Crise de identidade faz Xbox One se voltar para público gamer

Apresentação da Microsoft na E3 foi totalmente focada nos jogos

iG Minas Gerais |

“Test drive”. Público experimenta “Super Ultra Dead Rising 3 Arcade Remix Hyper Edition” no estande da Microsoft
Casey Rodgers
“Test drive”. Público experimenta “Super Ultra Dead Rising 3 Arcade Remix Hyper Edition” no estande da Microsoft

LOS ANGELES, EUA. O Xbox One vive uma crise de identidade. Anunciado como uma “central única de entretenimento”, o console está, cada vez mais, se direcionando para o jogador hardcore, mesmo foco do rival PlayStation 4, da Sony. Ao contrário dos anos anteriores, quando o foco eram aspectos técnicos e integração de serviços presentes no Xbox One, a apresentação da Microsoft na E3 deste ano foi centrada nos jogos. Logo no começo, Phil Spencer foi ao palco com uma promessa: “Essa conferência focará somente em futuros jogos para o Xbox One”. Foi mais um indício da virada na imagem do console.  
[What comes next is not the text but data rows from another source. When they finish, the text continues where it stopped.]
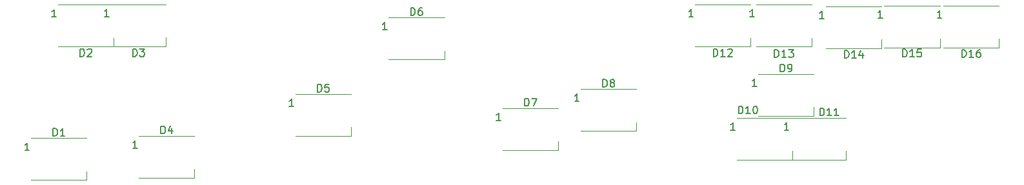
<source format=gbr>
%TF.GenerationSoftware,KiCad,Pcbnew,(5.1.6)-1*%
%TF.CreationDate,2020-11-25T12:03:05+11:00*%
%TF.ProjectId,HUD VID RCD Panel PCB V1,48554420-5649-4442-9052-43442050616e,rev?*%
%TF.SameCoordinates,Original*%
%TF.FileFunction,Legend,Top*%
%TF.FilePolarity,Positive*%
%FSLAX46Y46*%
G04 Gerber Fmt 4.6, Leading zero omitted, Abs format (unit mm)*
G04 Created by KiCad (PCBNEW (5.1.6)-1) date 2020-11-25 12:03:05*
%MOMM*%
%LPD*%
G01*
G04 APERTURE LIST*
%ADD10C,0.120000*%
%ADD11C,0.150000*%
G04 APERTURE END LIST*
D10*
%TO.C,D16*%
X176690000Y-68522400D02*
X183990000Y-68522400D01*
X176690000Y-74022400D02*
X183990000Y-74022400D01*
X183990000Y-74022400D02*
X183990000Y-72872400D01*
%TO.C,D15*%
X168929000Y-68496800D02*
X176229000Y-68496800D01*
X168929000Y-73996800D02*
X176229000Y-73996800D01*
X176229000Y-73996800D02*
X176229000Y-72846800D01*
%TO.C,D14*%
X161247000Y-68573200D02*
X168547000Y-68573200D01*
X161247000Y-74073200D02*
X168547000Y-74073200D01*
X168547000Y-74073200D02*
X168547000Y-72923200D01*
%TO.C,D13*%
X152103000Y-68370000D02*
X159403000Y-68370000D01*
X152103000Y-73870000D02*
X159403000Y-73870000D01*
X159403000Y-73870000D02*
X159403000Y-72720000D01*
%TO.C,D12*%
X144076000Y-68370000D02*
X151376000Y-68370000D01*
X144076000Y-73870000D02*
X151376000Y-73870000D01*
X151376000Y-73870000D02*
X151376000Y-72720000D01*
%TO.C,D11*%
X156612000Y-83228800D02*
X163912000Y-83228800D01*
X156612000Y-88728800D02*
X163912000Y-88728800D01*
X163912000Y-88728800D02*
X163912000Y-87578800D01*
%TO.C,D10*%
X149563000Y-83254400D02*
X156863000Y-83254400D01*
X149563000Y-88754400D02*
X156863000Y-88754400D01*
X156863000Y-88754400D02*
X156863000Y-87604400D01*
%TO.C,D9*%
X152396000Y-77488800D02*
X159696000Y-77488800D01*
X152396000Y-82988800D02*
X159696000Y-82988800D01*
X159696000Y-82988800D02*
X159696000Y-81838800D01*
%TO.C,D8*%
X129102000Y-79469600D02*
X136402000Y-79469600D01*
X129102000Y-84969600D02*
X136402000Y-84969600D01*
X136402000Y-84969600D02*
X136402000Y-83819600D01*
%TO.C,D7*%
X118829000Y-81984400D02*
X126129000Y-81984400D01*
X118829000Y-87484400D02*
X126129000Y-87484400D01*
X126129000Y-87484400D02*
X126129000Y-86334400D01*
%TO.C,D6*%
X103905000Y-70071600D02*
X111205000Y-70071600D01*
X103905000Y-75571600D02*
X111205000Y-75571600D01*
X111205000Y-75571600D02*
X111205000Y-74421600D01*
%TO.C,D5*%
X91662400Y-80130000D02*
X98962400Y-80130000D01*
X91662400Y-85630000D02*
X98962400Y-85630000D01*
X98962400Y-85630000D02*
X98962400Y-84480000D01*
%TO.C,D4*%
X71116000Y-85616400D02*
X78416000Y-85616400D01*
X71116000Y-91116400D02*
X78416000Y-91116400D01*
X78416000Y-91116400D02*
X78416000Y-89966400D01*
%TO.C,D3*%
X67407600Y-68344400D02*
X74707600Y-68344400D01*
X67407600Y-73844400D02*
X74707600Y-73844400D01*
X74707600Y-73844400D02*
X74707600Y-72694400D01*
%TO.C,D2*%
X60498800Y-68395200D02*
X67798800Y-68395200D01*
X60498800Y-73895200D02*
X67798800Y-73895200D01*
X67798800Y-73895200D02*
X67798800Y-72745200D01*
%TO.C,D1*%
X56966000Y-85921200D02*
X64266000Y-85921200D01*
X56966000Y-91421200D02*
X64266000Y-91421200D01*
X64266000Y-91421200D02*
X64266000Y-90271200D01*
%TO.C,D16*%
D11*
X179125714Y-75280780D02*
X179125714Y-74280780D01*
X179363809Y-74280780D01*
X179506666Y-74328400D01*
X179601904Y-74423638D01*
X179649523Y-74518876D01*
X179697142Y-74709352D01*
X179697142Y-74852209D01*
X179649523Y-75042685D01*
X179601904Y-75137923D01*
X179506666Y-75233161D01*
X179363809Y-75280780D01*
X179125714Y-75280780D01*
X180649523Y-75280780D02*
X180078095Y-75280780D01*
X180363809Y-75280780D02*
X180363809Y-74280780D01*
X180268571Y-74423638D01*
X180173333Y-74518876D01*
X180078095Y-74566495D01*
X181506666Y-74280780D02*
X181316190Y-74280780D01*
X181220952Y-74328400D01*
X181173333Y-74376019D01*
X181078095Y-74518876D01*
X181030476Y-74709352D01*
X181030476Y-75090304D01*
X181078095Y-75185542D01*
X181125714Y-75233161D01*
X181220952Y-75280780D01*
X181411428Y-75280780D01*
X181506666Y-75233161D01*
X181554285Y-75185542D01*
X181601904Y-75090304D01*
X181601904Y-74852209D01*
X181554285Y-74756971D01*
X181506666Y-74709352D01*
X181411428Y-74661733D01*
X181220952Y-74661733D01*
X181125714Y-74709352D01*
X181078095Y-74756971D01*
X181030476Y-74852209D01*
X176475714Y-70124780D02*
X175904285Y-70124780D01*
X176190000Y-70124780D02*
X176190000Y-69124780D01*
X176094761Y-69267638D01*
X175999523Y-69362876D01*
X175904285Y-69410495D01*
%TO.C,D15*%
X171353314Y-75229980D02*
X171353314Y-74229980D01*
X171591409Y-74229980D01*
X171734266Y-74277600D01*
X171829504Y-74372838D01*
X171877123Y-74468076D01*
X171924742Y-74658552D01*
X171924742Y-74801409D01*
X171877123Y-74991885D01*
X171829504Y-75087123D01*
X171734266Y-75182361D01*
X171591409Y-75229980D01*
X171353314Y-75229980D01*
X172877123Y-75229980D02*
X172305695Y-75229980D01*
X172591409Y-75229980D02*
X172591409Y-74229980D01*
X172496171Y-74372838D01*
X172400933Y-74468076D01*
X172305695Y-74515695D01*
X173781885Y-74229980D02*
X173305695Y-74229980D01*
X173258076Y-74706171D01*
X173305695Y-74658552D01*
X173400933Y-74610933D01*
X173639028Y-74610933D01*
X173734266Y-74658552D01*
X173781885Y-74706171D01*
X173829504Y-74801409D01*
X173829504Y-75039504D01*
X173781885Y-75134742D01*
X173734266Y-75182361D01*
X173639028Y-75229980D01*
X173400933Y-75229980D01*
X173305695Y-75182361D01*
X173258076Y-75134742D01*
X168714714Y-70099180D02*
X168143285Y-70099180D01*
X168429000Y-70099180D02*
X168429000Y-69099180D01*
X168333761Y-69242038D01*
X168238523Y-69337276D01*
X168143285Y-69384895D01*
%TO.C,D14*%
X163733314Y-75382380D02*
X163733314Y-74382380D01*
X163971409Y-74382380D01*
X164114266Y-74430000D01*
X164209504Y-74525238D01*
X164257123Y-74620476D01*
X164304742Y-74810952D01*
X164304742Y-74953809D01*
X164257123Y-75144285D01*
X164209504Y-75239523D01*
X164114266Y-75334761D01*
X163971409Y-75382380D01*
X163733314Y-75382380D01*
X165257123Y-75382380D02*
X164685695Y-75382380D01*
X164971409Y-75382380D02*
X164971409Y-74382380D01*
X164876171Y-74525238D01*
X164780933Y-74620476D01*
X164685695Y-74668095D01*
X166114266Y-74715714D02*
X166114266Y-75382380D01*
X165876171Y-74334761D02*
X165638076Y-75049047D01*
X166257123Y-75049047D01*
X161032714Y-70175580D02*
X160461285Y-70175580D01*
X160747000Y-70175580D02*
X160747000Y-69175580D01*
X160651761Y-69318438D01*
X160556523Y-69413676D01*
X160461285Y-69461295D01*
%TO.C,D13*%
X154538714Y-75280780D02*
X154538714Y-74280780D01*
X154776809Y-74280780D01*
X154919666Y-74328400D01*
X155014904Y-74423638D01*
X155062523Y-74518876D01*
X155110142Y-74709352D01*
X155110142Y-74852209D01*
X155062523Y-75042685D01*
X155014904Y-75137923D01*
X154919666Y-75233161D01*
X154776809Y-75280780D01*
X154538714Y-75280780D01*
X156062523Y-75280780D02*
X155491095Y-75280780D01*
X155776809Y-75280780D02*
X155776809Y-74280780D01*
X155681571Y-74423638D01*
X155586333Y-74518876D01*
X155491095Y-74566495D01*
X156395857Y-74280780D02*
X157014904Y-74280780D01*
X156681571Y-74661733D01*
X156824428Y-74661733D01*
X156919666Y-74709352D01*
X156967285Y-74756971D01*
X157014904Y-74852209D01*
X157014904Y-75090304D01*
X156967285Y-75185542D01*
X156919666Y-75233161D01*
X156824428Y-75280780D01*
X156538714Y-75280780D01*
X156443476Y-75233161D01*
X156395857Y-75185542D01*
X151888714Y-69972380D02*
X151317285Y-69972380D01*
X151603000Y-69972380D02*
X151603000Y-68972380D01*
X151507761Y-69115238D01*
X151412523Y-69210476D01*
X151317285Y-69258095D01*
%TO.C,D12*%
X146511714Y-75179180D02*
X146511714Y-74179180D01*
X146749809Y-74179180D01*
X146892666Y-74226800D01*
X146987904Y-74322038D01*
X147035523Y-74417276D01*
X147083142Y-74607752D01*
X147083142Y-74750609D01*
X147035523Y-74941085D01*
X146987904Y-75036323D01*
X146892666Y-75131561D01*
X146749809Y-75179180D01*
X146511714Y-75179180D01*
X148035523Y-75179180D02*
X147464095Y-75179180D01*
X147749809Y-75179180D02*
X147749809Y-74179180D01*
X147654571Y-74322038D01*
X147559333Y-74417276D01*
X147464095Y-74464895D01*
X148416476Y-74274419D02*
X148464095Y-74226800D01*
X148559333Y-74179180D01*
X148797428Y-74179180D01*
X148892666Y-74226800D01*
X148940285Y-74274419D01*
X148987904Y-74369657D01*
X148987904Y-74464895D01*
X148940285Y-74607752D01*
X148368857Y-75179180D01*
X148987904Y-75179180D01*
X143861714Y-69972380D02*
X143290285Y-69972380D01*
X143576000Y-69972380D02*
X143576000Y-68972380D01*
X143480761Y-69115238D01*
X143385523Y-69210476D01*
X143290285Y-69258095D01*
%TO.C,D11*%
X160482114Y-82951580D02*
X160482114Y-81951580D01*
X160720209Y-81951580D01*
X160863066Y-81999200D01*
X160958304Y-82094438D01*
X161005923Y-82189676D01*
X161053542Y-82380152D01*
X161053542Y-82523009D01*
X161005923Y-82713485D01*
X160958304Y-82808723D01*
X160863066Y-82903961D01*
X160720209Y-82951580D01*
X160482114Y-82951580D01*
X162005923Y-82951580D02*
X161434495Y-82951580D01*
X161720209Y-82951580D02*
X161720209Y-81951580D01*
X161624971Y-82094438D01*
X161529733Y-82189676D01*
X161434495Y-82237295D01*
X162958304Y-82951580D02*
X162386876Y-82951580D01*
X162672590Y-82951580D02*
X162672590Y-81951580D01*
X162577352Y-82094438D01*
X162482114Y-82189676D01*
X162386876Y-82237295D01*
X156397714Y-84831180D02*
X155826285Y-84831180D01*
X156112000Y-84831180D02*
X156112000Y-83831180D01*
X156016761Y-83974038D01*
X155921523Y-84069276D01*
X155826285Y-84116895D01*
%TO.C,D10*%
X149814114Y-82697580D02*
X149814114Y-81697580D01*
X150052209Y-81697580D01*
X150195066Y-81745200D01*
X150290304Y-81840438D01*
X150337923Y-81935676D01*
X150385542Y-82126152D01*
X150385542Y-82269009D01*
X150337923Y-82459485D01*
X150290304Y-82554723D01*
X150195066Y-82649961D01*
X150052209Y-82697580D01*
X149814114Y-82697580D01*
X151337923Y-82697580D02*
X150766495Y-82697580D01*
X151052209Y-82697580D02*
X151052209Y-81697580D01*
X150956971Y-81840438D01*
X150861733Y-81935676D01*
X150766495Y-81983295D01*
X151956971Y-81697580D02*
X152052209Y-81697580D01*
X152147447Y-81745200D01*
X152195066Y-81792819D01*
X152242685Y-81888057D01*
X152290304Y-82078533D01*
X152290304Y-82316628D01*
X152242685Y-82507104D01*
X152195066Y-82602342D01*
X152147447Y-82649961D01*
X152052209Y-82697580D01*
X151956971Y-82697580D01*
X151861733Y-82649961D01*
X151814114Y-82602342D01*
X151766495Y-82507104D01*
X151718876Y-82316628D01*
X151718876Y-82078533D01*
X151766495Y-81888057D01*
X151814114Y-81792819D01*
X151861733Y-81745200D01*
X151956971Y-81697580D01*
X149348714Y-84856780D02*
X148777285Y-84856780D01*
X149063000Y-84856780D02*
X149063000Y-83856780D01*
X148967761Y-83999638D01*
X148872523Y-84094876D01*
X148777285Y-84142495D01*
%TO.C,D9*%
X155307904Y-77191180D02*
X155307904Y-76191180D01*
X155546000Y-76191180D01*
X155688857Y-76238800D01*
X155784095Y-76334038D01*
X155831714Y-76429276D01*
X155879333Y-76619752D01*
X155879333Y-76762609D01*
X155831714Y-76953085D01*
X155784095Y-77048323D01*
X155688857Y-77143561D01*
X155546000Y-77191180D01*
X155307904Y-77191180D01*
X156355523Y-77191180D02*
X156546000Y-77191180D01*
X156641238Y-77143561D01*
X156688857Y-77095942D01*
X156784095Y-76953085D01*
X156831714Y-76762609D01*
X156831714Y-76381657D01*
X156784095Y-76286419D01*
X156736476Y-76238800D01*
X156641238Y-76191180D01*
X156450761Y-76191180D01*
X156355523Y-76238800D01*
X156307904Y-76286419D01*
X156260285Y-76381657D01*
X156260285Y-76619752D01*
X156307904Y-76714990D01*
X156355523Y-76762609D01*
X156450761Y-76810228D01*
X156641238Y-76810228D01*
X156736476Y-76762609D01*
X156784095Y-76714990D01*
X156831714Y-76619752D01*
X152181714Y-79091180D02*
X151610285Y-79091180D01*
X151896000Y-79091180D02*
X151896000Y-78091180D01*
X151800761Y-78234038D01*
X151705523Y-78329276D01*
X151610285Y-78376895D01*
%TO.C,D8*%
X132013904Y-79171980D02*
X132013904Y-78171980D01*
X132252000Y-78171980D01*
X132394857Y-78219600D01*
X132490095Y-78314838D01*
X132537714Y-78410076D01*
X132585333Y-78600552D01*
X132585333Y-78743409D01*
X132537714Y-78933885D01*
X132490095Y-79029123D01*
X132394857Y-79124361D01*
X132252000Y-79171980D01*
X132013904Y-79171980D01*
X133156761Y-78600552D02*
X133061523Y-78552933D01*
X133013904Y-78505314D01*
X132966285Y-78410076D01*
X132966285Y-78362457D01*
X133013904Y-78267219D01*
X133061523Y-78219600D01*
X133156761Y-78171980D01*
X133347238Y-78171980D01*
X133442476Y-78219600D01*
X133490095Y-78267219D01*
X133537714Y-78362457D01*
X133537714Y-78410076D01*
X133490095Y-78505314D01*
X133442476Y-78552933D01*
X133347238Y-78600552D01*
X133156761Y-78600552D01*
X133061523Y-78648171D01*
X133013904Y-78695790D01*
X132966285Y-78791028D01*
X132966285Y-78981504D01*
X133013904Y-79076742D01*
X133061523Y-79124361D01*
X133156761Y-79171980D01*
X133347238Y-79171980D01*
X133442476Y-79124361D01*
X133490095Y-79076742D01*
X133537714Y-78981504D01*
X133537714Y-78791028D01*
X133490095Y-78695790D01*
X133442476Y-78648171D01*
X133347238Y-78600552D01*
X128887714Y-81071980D02*
X128316285Y-81071980D01*
X128602000Y-81071980D02*
X128602000Y-80071980D01*
X128506761Y-80214838D01*
X128411523Y-80310076D01*
X128316285Y-80357695D01*
%TO.C,D7*%
X121740904Y-81686780D02*
X121740904Y-80686780D01*
X121979000Y-80686780D01*
X122121857Y-80734400D01*
X122217095Y-80829638D01*
X122264714Y-80924876D01*
X122312333Y-81115352D01*
X122312333Y-81258209D01*
X122264714Y-81448685D01*
X122217095Y-81543923D01*
X122121857Y-81639161D01*
X121979000Y-81686780D01*
X121740904Y-81686780D01*
X122645666Y-80686780D02*
X123312333Y-80686780D01*
X122883761Y-81686780D01*
X118614714Y-83586780D02*
X118043285Y-83586780D01*
X118329000Y-83586780D02*
X118329000Y-82586780D01*
X118233761Y-82729638D01*
X118138523Y-82824876D01*
X118043285Y-82872495D01*
%TO.C,D6*%
X106816904Y-69773980D02*
X106816904Y-68773980D01*
X107055000Y-68773980D01*
X107197857Y-68821600D01*
X107293095Y-68916838D01*
X107340714Y-69012076D01*
X107388333Y-69202552D01*
X107388333Y-69345409D01*
X107340714Y-69535885D01*
X107293095Y-69631123D01*
X107197857Y-69726361D01*
X107055000Y-69773980D01*
X106816904Y-69773980D01*
X108245476Y-68773980D02*
X108055000Y-68773980D01*
X107959761Y-68821600D01*
X107912142Y-68869219D01*
X107816904Y-69012076D01*
X107769285Y-69202552D01*
X107769285Y-69583504D01*
X107816904Y-69678742D01*
X107864523Y-69726361D01*
X107959761Y-69773980D01*
X108150238Y-69773980D01*
X108245476Y-69726361D01*
X108293095Y-69678742D01*
X108340714Y-69583504D01*
X108340714Y-69345409D01*
X108293095Y-69250171D01*
X108245476Y-69202552D01*
X108150238Y-69154933D01*
X107959761Y-69154933D01*
X107864523Y-69202552D01*
X107816904Y-69250171D01*
X107769285Y-69345409D01*
X103690714Y-71673980D02*
X103119285Y-71673980D01*
X103405000Y-71673980D02*
X103405000Y-70673980D01*
X103309761Y-70816838D01*
X103214523Y-70912076D01*
X103119285Y-70959695D01*
%TO.C,D5*%
X94574304Y-79832380D02*
X94574304Y-78832380D01*
X94812400Y-78832380D01*
X94955257Y-78880000D01*
X95050495Y-78975238D01*
X95098114Y-79070476D01*
X95145733Y-79260952D01*
X95145733Y-79403809D01*
X95098114Y-79594285D01*
X95050495Y-79689523D01*
X94955257Y-79784761D01*
X94812400Y-79832380D01*
X94574304Y-79832380D01*
X96050495Y-78832380D02*
X95574304Y-78832380D01*
X95526685Y-79308571D01*
X95574304Y-79260952D01*
X95669542Y-79213333D01*
X95907638Y-79213333D01*
X96002876Y-79260952D01*
X96050495Y-79308571D01*
X96098114Y-79403809D01*
X96098114Y-79641904D01*
X96050495Y-79737142D01*
X96002876Y-79784761D01*
X95907638Y-79832380D01*
X95669542Y-79832380D01*
X95574304Y-79784761D01*
X95526685Y-79737142D01*
X91448114Y-81732380D02*
X90876685Y-81732380D01*
X91162400Y-81732380D02*
X91162400Y-80732380D01*
X91067161Y-80875238D01*
X90971923Y-80970476D01*
X90876685Y-81018095D01*
%TO.C,D4*%
X74027904Y-85318780D02*
X74027904Y-84318780D01*
X74266000Y-84318780D01*
X74408857Y-84366400D01*
X74504095Y-84461638D01*
X74551714Y-84556876D01*
X74599333Y-84747352D01*
X74599333Y-84890209D01*
X74551714Y-85080685D01*
X74504095Y-85175923D01*
X74408857Y-85271161D01*
X74266000Y-85318780D01*
X74027904Y-85318780D01*
X75456476Y-84652114D02*
X75456476Y-85318780D01*
X75218380Y-84271161D02*
X74980285Y-84985447D01*
X75599333Y-84985447D01*
X70901714Y-87218780D02*
X70330285Y-87218780D01*
X70616000Y-87218780D02*
X70616000Y-86218780D01*
X70520761Y-86361638D01*
X70425523Y-86456876D01*
X70330285Y-86504495D01*
%TO.C,D3*%
X70331104Y-75179180D02*
X70331104Y-74179180D01*
X70569200Y-74179180D01*
X70712057Y-74226800D01*
X70807295Y-74322038D01*
X70854914Y-74417276D01*
X70902533Y-74607752D01*
X70902533Y-74750609D01*
X70854914Y-74941085D01*
X70807295Y-75036323D01*
X70712057Y-75131561D01*
X70569200Y-75179180D01*
X70331104Y-75179180D01*
X71235866Y-74179180D02*
X71854914Y-74179180D01*
X71521580Y-74560133D01*
X71664438Y-74560133D01*
X71759676Y-74607752D01*
X71807295Y-74655371D01*
X71854914Y-74750609D01*
X71854914Y-74988704D01*
X71807295Y-75083942D01*
X71759676Y-75131561D01*
X71664438Y-75179180D01*
X71378723Y-75179180D01*
X71283485Y-75131561D01*
X71235866Y-75083942D01*
X67193314Y-69946780D02*
X66621885Y-69946780D01*
X66907600Y-69946780D02*
X66907600Y-68946780D01*
X66812361Y-69089638D01*
X66717123Y-69184876D01*
X66621885Y-69232495D01*
%TO.C,D2*%
X63410704Y-75179180D02*
X63410704Y-74179180D01*
X63648800Y-74179180D01*
X63791657Y-74226800D01*
X63886895Y-74322038D01*
X63934514Y-74417276D01*
X63982133Y-74607752D01*
X63982133Y-74750609D01*
X63934514Y-74941085D01*
X63886895Y-75036323D01*
X63791657Y-75131561D01*
X63648800Y-75179180D01*
X63410704Y-75179180D01*
X64363085Y-74274419D02*
X64410704Y-74226800D01*
X64505942Y-74179180D01*
X64744038Y-74179180D01*
X64839276Y-74226800D01*
X64886895Y-74274419D01*
X64934514Y-74369657D01*
X64934514Y-74464895D01*
X64886895Y-74607752D01*
X64315466Y-75179180D01*
X64934514Y-75179180D01*
X60284514Y-69997580D02*
X59713085Y-69997580D01*
X59998800Y-69997580D02*
X59998800Y-68997580D01*
X59903561Y-69140438D01*
X59808323Y-69235676D01*
X59713085Y-69283295D01*
%TO.C,D1*%
X59877904Y-85623580D02*
X59877904Y-84623580D01*
X60116000Y-84623580D01*
X60258857Y-84671200D01*
X60354095Y-84766438D01*
X60401714Y-84861676D01*
X60449333Y-85052152D01*
X60449333Y-85195009D01*
X60401714Y-85385485D01*
X60354095Y-85480723D01*
X60258857Y-85575961D01*
X60116000Y-85623580D01*
X59877904Y-85623580D01*
X61401714Y-85623580D02*
X60830285Y-85623580D01*
X61116000Y-85623580D02*
X61116000Y-84623580D01*
X61020761Y-84766438D01*
X60925523Y-84861676D01*
X60830285Y-84909295D01*
X56751714Y-87523580D02*
X56180285Y-87523580D01*
X56466000Y-87523580D02*
X56466000Y-86523580D01*
X56370761Y-86666438D01*
X56275523Y-86761676D01*
X56180285Y-86809295D01*
%TD*%
M02*

</source>
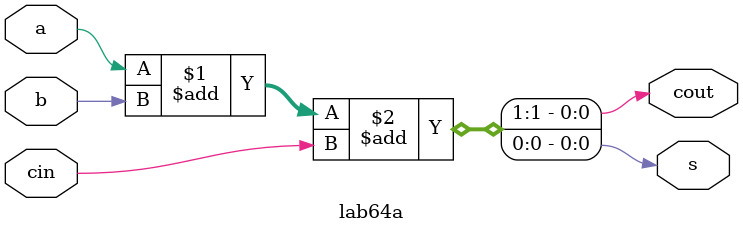
<source format=v>
`timescale 1ns / 1ps
module lab64a(input a, b, cin, output cout, s);
assign {cout, s} = a + b + cin;
endmodule

</source>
No mês passado a Microsoft anunciou a venda do Xbox One sem o Kinect, sensor de movimentos da companhia. Em entrevista à reportagem, Yusuf Medhi, chefe de marketing e estratégia de Xbox, explicou a decisão. “Queremos dar escolha ao jogador. Escutamos sugestões dos usuários, conversamos com os desenvolvedores e decidimos que a melhor decisão seria oferecer o Xbox One a um preço mais baixo para quem não quiser o Kinect”, diz Medhi.

Nos Estados Unidos, o custo do Xbox One sem o Kinect é de US$ 399, mesmo preço do PS4. No Brasil, passa a ser R$ 1.999 – R$ 2.199 com o sensor. “Esperamos que isso aumente as vendas e, se o jogador se interessar pelo Kinect, que compre separadamente pela qualidade que ele agrega ao console”, completa o executivo.

Não é a primeira vez que a Microsoft volta atrás em decisões importantes sobre o Xbox One. A empresa também desistiu do bloqueio a jogos usados e da necessidade de conexão permanente à internet, alvo de reclamações de muitos jogadores. Sobre a experiência completa do Xbox One, que inclui a pesquisa na web enquanto o usuário vê TV, o executivo diz não ter data para chegar ao Brasil. “Estamos trabalhando para lançar todas as funções nos países que já receberam o Xbox One, mas ainda não sabemos dizer quando”.

REALIDADE VIRTUAL. Questionado sobre rumores que envolvem o lançamento de um relógio inteligente ou mesmo de um óculos de realidade virtual para o Xbox nos moldes do Oculus Rift, comprado há pouco pelo Facebook, ou do Morpheus, da Sony, Medhi diz que a companhia acompanha de perto o tema, mas que não há planos. “Nós estamos prestando atenção nesse movimento de realidade virtual, claro. Mas não temos nada a dizer agora”.